For the example above, it is easy to construct an optimistic response, since we know the shape of the new comment and can approximately predict the created data. The optimistic response doesn’t have to be exactly correct because it will always will be replaced with the real result from the server, but it should be close enough to make users feel like there is no delay.

As this comment is new and not visible in the UI before the mutation, it won’t appear automatically on the screen as a result of the mutation. You can use updateQueries to make it appear in this case (and this is what we do in GitHunt).

Designing mutation results

When people talk about GraphQL, they often focus on the data fetching side of things, because that’s where GraphQL brings the most value. Mutations can be pretty elegant if done well, but the principles of designing good mutations, and especially good mutation result types (__typename in the above example), are not yet well-understood in the open source community. So when you are working with mutations it might often feel like you need to make a lot of application-specific decisions.
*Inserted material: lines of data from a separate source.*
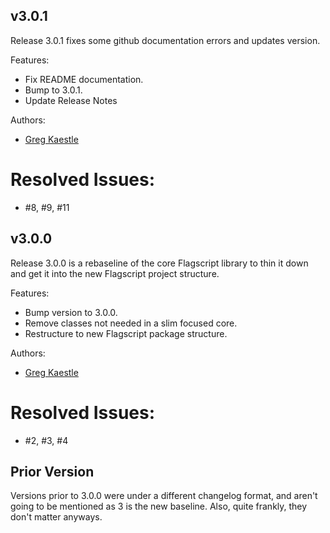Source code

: ## v3.0.1  

Release 3.0.1 fixes some github documentation errors and updates version.

Features:  
* Fix README documentation.  
* Bump to 3.0.1.  
* Update Release Notes  

Authors:  
* [Greg Kaestle](mailto:flagscript@gmail.com)  

# Resolved Issues:  
* #8, #9, #11  

## v3.0.0  

Release 3.0.0 is a rebaseline of the core Flagscript library to thin it down and get it into the new Flagscript project structure.  

Features:  
* Bump version to 3.0.0.  
* Remove classes not needed in a slim focused core.
* Restructure to new Flagscript package structure.

Authors: 
* [Greg Kaestle](mailto:flagscript@gmail.com)  

# Resolved Issues:    
* #2, #3, #4 

## Prior Version

Versions prior to 3.0.0 were under a different changelog format, and aren't going to be mentioned as 3 is the new baseline. Also, quite frankly, they don't matter anyways.
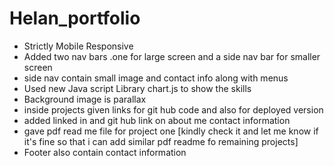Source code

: # Helan_portfolio
* Strictly Mobile Responsive
* Added two nav bars .one for large screen and a side nav bar   for smaller screen
* side nav contain small image and contact info along with menus
* Used new Java script Library chart.js to show the skills
* Background image is parallax 
* inside projects given links for git hub code and also for deployed version
* added linked in and git hub link on about me  contact information
* gave pdf read me file for project one [kindly check it and let me know if it's fine so that i can add similar pdf readme fo remaining projects]
* Footer also contain contact information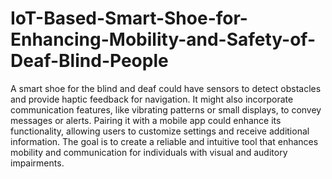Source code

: # IoT-Based-Smart-Shoe-for-Enhancing-Mobility-and-Safety-of-Deaf-Blind-People

A smart shoe for the blind and deaf could have sensors to detect obstacles and provide haptic feedback for navigation. It might also incorporate communication features, like vibrating patterns or small displays, to convey messages or alerts. Pairing it with a mobile app could enhance its functionality, allowing users to customize settings and receive additional information. The goal is to create a reliable and intuitive tool that enhances mobility and communication for individuals with visual and auditory impairments. 
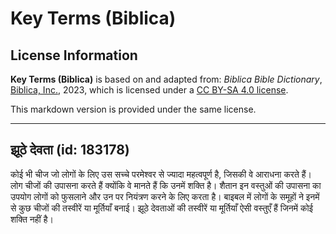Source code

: # Key Terms (Biblica)

## License Information

**Key Terms (Biblica)** is based on and adapted from: _Biblica Bible Dictionary_, [Biblica, Inc.](https://www.biblica.com/), 2023, which is licensed under a [CC BY-SA 4.0 license](https://creativecommons.org/licenses/by-sa/4.0/legalcode.en).

This markdown version is provided under the same license.



--------------------------------

## झूठे देवता (id: 183178)

कोई भी चीज जो लोगों के लिए उस सच्चे परमेश्वर से ज्यादा महत्वपूर्ण है, जिसकी वे आराधना करते हैं। लोग चीजों की उपासना करते हैं क्योंकि वे मानते हैं कि उनमें शक्ति है। शैतान इन वस्तुओं की उपासना का उपयोग लोगों को फुसलाने और उन पर नियंत्रण करने के लिए करता है। बाइबल में लोगों के समूहों ने इनमें से कुछ चीजों की तस्वीरें या मूर्तियाँ बनाई। झूठे देवताओं की तस्वीरें या मूर्तियाँ ऐसी वस्तुएँ हैं जिनमें कोई शक्ति नहीं है।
In GraphQL, mutations can return any type, and that type can be queried just like a regular GraphQL query. So the question is - what type should a particular mutation return?

In most cases, the data available from a mutation result should be the server developer’s best guess of the data a client would need to understand what happened on the server. For example, a mutation that creates a new comment on a blog post might return the comment itself. A mutation that reorders an array might need to return the whole array.

Updating the cache after a mutation

Most of the time it is not necessary to tell Apollo which parts of the cache to update. It can automatically figure out which objects have changed if you use dataIdFromObject. However, there are cases like inserting or deleting items from a list, which cannot be done that way. In those cases, you have a few options:

  1. use refetchQueries to completely refetch parts of your cache after the mutation has completed.
  2. use updateQueries to specify how the mutation result affects results of previous queries in the cache.